**What to do:**
Copy out the listing word for word, from its first line through the line containing "Hem abaixat la guàrdia", including both of those lines.

**Data shown:**

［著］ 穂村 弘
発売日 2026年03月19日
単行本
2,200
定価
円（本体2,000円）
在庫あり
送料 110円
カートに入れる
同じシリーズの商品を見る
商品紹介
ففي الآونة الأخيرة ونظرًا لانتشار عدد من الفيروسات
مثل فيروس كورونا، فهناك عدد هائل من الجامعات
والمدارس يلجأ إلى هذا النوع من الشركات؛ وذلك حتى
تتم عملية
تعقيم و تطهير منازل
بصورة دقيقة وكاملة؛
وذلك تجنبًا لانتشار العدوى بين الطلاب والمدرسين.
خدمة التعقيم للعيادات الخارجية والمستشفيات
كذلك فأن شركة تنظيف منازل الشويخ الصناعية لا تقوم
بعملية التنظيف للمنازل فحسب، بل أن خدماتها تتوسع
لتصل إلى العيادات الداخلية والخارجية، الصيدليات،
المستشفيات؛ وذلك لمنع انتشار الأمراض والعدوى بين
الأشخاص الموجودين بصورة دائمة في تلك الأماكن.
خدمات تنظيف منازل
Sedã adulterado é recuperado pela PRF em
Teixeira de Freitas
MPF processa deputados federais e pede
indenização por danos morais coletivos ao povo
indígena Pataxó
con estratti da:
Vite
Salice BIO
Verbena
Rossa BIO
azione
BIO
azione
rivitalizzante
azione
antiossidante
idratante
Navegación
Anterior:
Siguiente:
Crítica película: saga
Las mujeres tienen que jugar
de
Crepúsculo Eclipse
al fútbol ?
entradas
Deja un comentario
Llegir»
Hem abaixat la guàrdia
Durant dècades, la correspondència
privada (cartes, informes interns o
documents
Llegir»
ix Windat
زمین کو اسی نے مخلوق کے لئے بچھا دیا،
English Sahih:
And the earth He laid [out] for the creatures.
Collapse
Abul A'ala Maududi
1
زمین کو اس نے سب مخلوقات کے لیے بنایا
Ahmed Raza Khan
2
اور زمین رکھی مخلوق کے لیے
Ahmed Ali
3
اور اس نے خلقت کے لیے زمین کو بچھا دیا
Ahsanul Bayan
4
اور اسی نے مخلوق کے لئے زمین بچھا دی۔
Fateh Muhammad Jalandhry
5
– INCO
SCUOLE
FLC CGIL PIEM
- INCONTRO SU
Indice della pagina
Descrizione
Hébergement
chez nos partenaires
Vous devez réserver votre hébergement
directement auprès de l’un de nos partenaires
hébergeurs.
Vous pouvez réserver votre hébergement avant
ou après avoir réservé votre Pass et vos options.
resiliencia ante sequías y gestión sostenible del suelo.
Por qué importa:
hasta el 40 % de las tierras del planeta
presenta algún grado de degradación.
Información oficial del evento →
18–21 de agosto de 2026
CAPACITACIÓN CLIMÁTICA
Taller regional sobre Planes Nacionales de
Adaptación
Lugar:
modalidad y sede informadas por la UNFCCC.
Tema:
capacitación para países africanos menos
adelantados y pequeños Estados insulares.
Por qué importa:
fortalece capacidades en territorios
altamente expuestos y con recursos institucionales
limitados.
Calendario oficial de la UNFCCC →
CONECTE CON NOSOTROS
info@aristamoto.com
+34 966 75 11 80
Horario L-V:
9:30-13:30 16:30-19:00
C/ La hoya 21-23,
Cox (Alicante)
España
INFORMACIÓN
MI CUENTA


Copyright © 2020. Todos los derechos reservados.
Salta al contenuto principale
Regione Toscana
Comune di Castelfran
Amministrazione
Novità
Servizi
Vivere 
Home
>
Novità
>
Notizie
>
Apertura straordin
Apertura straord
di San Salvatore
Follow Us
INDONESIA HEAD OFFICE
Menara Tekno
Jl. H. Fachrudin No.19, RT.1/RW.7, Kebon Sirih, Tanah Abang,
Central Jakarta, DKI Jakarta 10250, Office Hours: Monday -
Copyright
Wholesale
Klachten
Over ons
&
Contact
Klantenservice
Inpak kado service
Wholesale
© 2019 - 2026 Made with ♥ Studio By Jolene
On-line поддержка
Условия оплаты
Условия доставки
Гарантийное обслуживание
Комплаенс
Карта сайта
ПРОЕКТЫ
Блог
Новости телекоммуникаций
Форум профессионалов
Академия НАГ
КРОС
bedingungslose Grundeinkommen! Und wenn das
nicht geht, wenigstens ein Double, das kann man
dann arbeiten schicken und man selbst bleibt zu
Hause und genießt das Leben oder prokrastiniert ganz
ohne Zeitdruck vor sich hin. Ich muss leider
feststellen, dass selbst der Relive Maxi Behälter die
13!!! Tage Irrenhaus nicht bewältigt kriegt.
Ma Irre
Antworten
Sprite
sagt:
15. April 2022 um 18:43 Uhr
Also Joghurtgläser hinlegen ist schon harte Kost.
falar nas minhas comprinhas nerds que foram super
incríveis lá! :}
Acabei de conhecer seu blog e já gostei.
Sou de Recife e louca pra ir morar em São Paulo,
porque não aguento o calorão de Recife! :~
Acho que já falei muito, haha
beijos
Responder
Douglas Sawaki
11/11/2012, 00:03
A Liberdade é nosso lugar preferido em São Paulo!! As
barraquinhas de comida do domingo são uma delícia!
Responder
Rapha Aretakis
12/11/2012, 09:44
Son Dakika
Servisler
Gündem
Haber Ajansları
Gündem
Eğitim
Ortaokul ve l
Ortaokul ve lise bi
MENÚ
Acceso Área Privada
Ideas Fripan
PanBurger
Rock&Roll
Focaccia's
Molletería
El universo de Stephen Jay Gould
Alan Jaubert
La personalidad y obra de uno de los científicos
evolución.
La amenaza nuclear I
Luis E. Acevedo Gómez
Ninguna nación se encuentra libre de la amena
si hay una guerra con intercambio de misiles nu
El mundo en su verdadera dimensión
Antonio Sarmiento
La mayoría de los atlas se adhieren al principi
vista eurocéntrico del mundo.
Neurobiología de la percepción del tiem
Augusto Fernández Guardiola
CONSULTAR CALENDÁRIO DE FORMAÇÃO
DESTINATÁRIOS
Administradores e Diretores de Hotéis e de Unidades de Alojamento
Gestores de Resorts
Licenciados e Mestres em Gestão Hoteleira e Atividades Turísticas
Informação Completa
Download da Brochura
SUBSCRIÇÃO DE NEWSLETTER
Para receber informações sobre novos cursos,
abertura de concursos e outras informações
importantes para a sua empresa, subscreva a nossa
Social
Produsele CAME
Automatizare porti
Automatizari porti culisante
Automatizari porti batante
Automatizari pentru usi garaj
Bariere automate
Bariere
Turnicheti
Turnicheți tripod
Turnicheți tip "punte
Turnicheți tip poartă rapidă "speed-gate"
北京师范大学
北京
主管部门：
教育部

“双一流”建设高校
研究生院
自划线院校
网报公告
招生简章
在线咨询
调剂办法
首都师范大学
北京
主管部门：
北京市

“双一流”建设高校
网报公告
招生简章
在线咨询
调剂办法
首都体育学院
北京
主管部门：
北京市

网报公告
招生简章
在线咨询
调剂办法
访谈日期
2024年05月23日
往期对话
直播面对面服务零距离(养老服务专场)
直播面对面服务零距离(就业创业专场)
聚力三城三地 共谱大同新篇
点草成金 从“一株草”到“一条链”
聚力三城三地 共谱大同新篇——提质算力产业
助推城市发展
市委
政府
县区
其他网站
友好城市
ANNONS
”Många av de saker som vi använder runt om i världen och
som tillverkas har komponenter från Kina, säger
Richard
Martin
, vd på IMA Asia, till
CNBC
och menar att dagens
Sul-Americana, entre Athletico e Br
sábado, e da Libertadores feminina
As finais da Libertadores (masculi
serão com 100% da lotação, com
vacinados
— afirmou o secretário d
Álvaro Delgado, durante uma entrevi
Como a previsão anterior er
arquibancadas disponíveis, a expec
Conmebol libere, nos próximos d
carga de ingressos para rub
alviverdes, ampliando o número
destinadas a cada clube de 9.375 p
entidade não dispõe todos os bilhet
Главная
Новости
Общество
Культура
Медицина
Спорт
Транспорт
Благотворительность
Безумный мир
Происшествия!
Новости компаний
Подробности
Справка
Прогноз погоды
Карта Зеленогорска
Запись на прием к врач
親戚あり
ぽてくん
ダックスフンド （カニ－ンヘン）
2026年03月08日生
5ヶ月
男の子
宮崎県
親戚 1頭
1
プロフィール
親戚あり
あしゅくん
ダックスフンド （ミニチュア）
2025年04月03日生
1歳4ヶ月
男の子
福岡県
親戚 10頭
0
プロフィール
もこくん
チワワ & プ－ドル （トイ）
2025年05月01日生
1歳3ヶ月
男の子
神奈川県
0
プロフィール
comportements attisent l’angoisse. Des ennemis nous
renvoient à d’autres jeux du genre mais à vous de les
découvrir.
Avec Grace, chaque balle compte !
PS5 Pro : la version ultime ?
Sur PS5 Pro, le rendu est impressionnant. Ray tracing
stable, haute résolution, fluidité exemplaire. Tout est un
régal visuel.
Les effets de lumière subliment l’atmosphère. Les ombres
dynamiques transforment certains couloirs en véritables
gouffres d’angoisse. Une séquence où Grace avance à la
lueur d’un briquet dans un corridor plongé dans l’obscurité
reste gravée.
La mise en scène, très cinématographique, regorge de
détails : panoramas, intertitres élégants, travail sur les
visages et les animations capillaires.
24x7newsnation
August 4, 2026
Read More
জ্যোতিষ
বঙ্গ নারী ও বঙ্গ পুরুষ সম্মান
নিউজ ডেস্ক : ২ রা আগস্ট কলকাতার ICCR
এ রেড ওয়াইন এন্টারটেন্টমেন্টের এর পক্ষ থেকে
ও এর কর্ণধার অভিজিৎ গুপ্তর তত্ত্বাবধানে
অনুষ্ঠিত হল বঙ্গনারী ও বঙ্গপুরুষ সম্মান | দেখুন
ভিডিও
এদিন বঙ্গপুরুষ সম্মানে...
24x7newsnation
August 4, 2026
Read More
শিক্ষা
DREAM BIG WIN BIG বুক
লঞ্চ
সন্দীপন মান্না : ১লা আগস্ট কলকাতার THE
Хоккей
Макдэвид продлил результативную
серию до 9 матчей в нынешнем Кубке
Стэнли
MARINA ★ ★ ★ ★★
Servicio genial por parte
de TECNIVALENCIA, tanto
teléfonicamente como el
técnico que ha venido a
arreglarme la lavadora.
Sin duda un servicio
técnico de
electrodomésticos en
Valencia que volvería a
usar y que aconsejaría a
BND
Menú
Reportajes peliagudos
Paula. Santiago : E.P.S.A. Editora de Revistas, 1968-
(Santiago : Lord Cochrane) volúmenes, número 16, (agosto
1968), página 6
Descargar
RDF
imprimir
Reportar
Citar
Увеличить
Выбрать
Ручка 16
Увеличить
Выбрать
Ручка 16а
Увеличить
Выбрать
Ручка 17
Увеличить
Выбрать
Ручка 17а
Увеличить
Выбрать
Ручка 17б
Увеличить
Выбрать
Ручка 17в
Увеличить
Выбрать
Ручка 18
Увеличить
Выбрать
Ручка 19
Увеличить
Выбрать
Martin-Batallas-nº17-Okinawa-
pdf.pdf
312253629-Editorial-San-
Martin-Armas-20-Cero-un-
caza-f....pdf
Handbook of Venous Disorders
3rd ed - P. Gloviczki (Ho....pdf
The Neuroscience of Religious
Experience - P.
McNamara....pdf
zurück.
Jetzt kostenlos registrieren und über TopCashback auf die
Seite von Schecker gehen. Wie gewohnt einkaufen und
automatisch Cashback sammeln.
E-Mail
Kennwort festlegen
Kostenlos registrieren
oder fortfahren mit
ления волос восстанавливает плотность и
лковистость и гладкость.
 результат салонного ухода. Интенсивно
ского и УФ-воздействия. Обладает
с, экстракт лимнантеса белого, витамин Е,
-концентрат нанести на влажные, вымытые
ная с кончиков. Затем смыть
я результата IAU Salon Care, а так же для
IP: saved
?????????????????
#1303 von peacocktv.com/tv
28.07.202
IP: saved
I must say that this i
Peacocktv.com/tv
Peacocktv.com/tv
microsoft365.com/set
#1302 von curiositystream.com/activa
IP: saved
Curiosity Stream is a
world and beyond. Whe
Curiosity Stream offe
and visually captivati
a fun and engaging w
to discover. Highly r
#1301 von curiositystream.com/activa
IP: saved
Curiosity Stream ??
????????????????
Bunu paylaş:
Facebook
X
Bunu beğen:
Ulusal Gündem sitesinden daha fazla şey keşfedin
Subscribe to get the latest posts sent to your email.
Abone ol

**Exercise result:**
［著］ 穂村 弘
発売日 2026年03月19日
単行本
2,200
定価
円（本体2,000円）
在庫あり
送料 110円
カートに入れる
同じシリーズの商品を見る
商品紹介
ففي الآونة الأخيرة ونظرًا لانتشار عدد من الفيروسات
مثل فيروس كورونا، فهناك عدد هائل من الجامعات
والمدارس يلجأ إلى هذا النوع من الشركات؛ وذلك حتى
تتم عملية
تعقيم و تطهير منازل
بصورة دقيقة وكاملة؛
وذلك تجنبًا لانتشار العدوى بين الطلاب والمدرسين.
خدمة التعقيم للعيادات الخارجية والمستشفيات
كذلك فأن شركة تنظيف منازل الشويخ الصناعية لا تقوم
بعملية التنظيف للمنازل فحسب، بل أن خدماتها تتوسع
لتصل إلى العيادات الداخلية والخارجية، الصيدليات،
المستشفيات؛ وذلك لمنع انتشار الأمراض والعدوى بين
الأشخاص الموجودين بصورة دائمة في تلك الأماكن.
خدمات تنظيف منازل
Sedã adulterado é recuperado pela PRF em
Teixeira de Freitas
MPF processa deputados federais e pede
indenização por danos morais coletivos ao povo
indígena Pataxó
con estratti da:
Vite
Salice BIO
Verbena
Rossa BIO
azione
BIO
azione
rivitalizzante
azione
antiossidante
idratante
Navegación
Anterior:
Siguiente:
Crítica película: saga
Las mujeres tienen que jugar
de
Crepúsculo Eclipse
al fútbol ?
entradas
Deja un comentario
Llegir»
Hem abaixat la guàrdia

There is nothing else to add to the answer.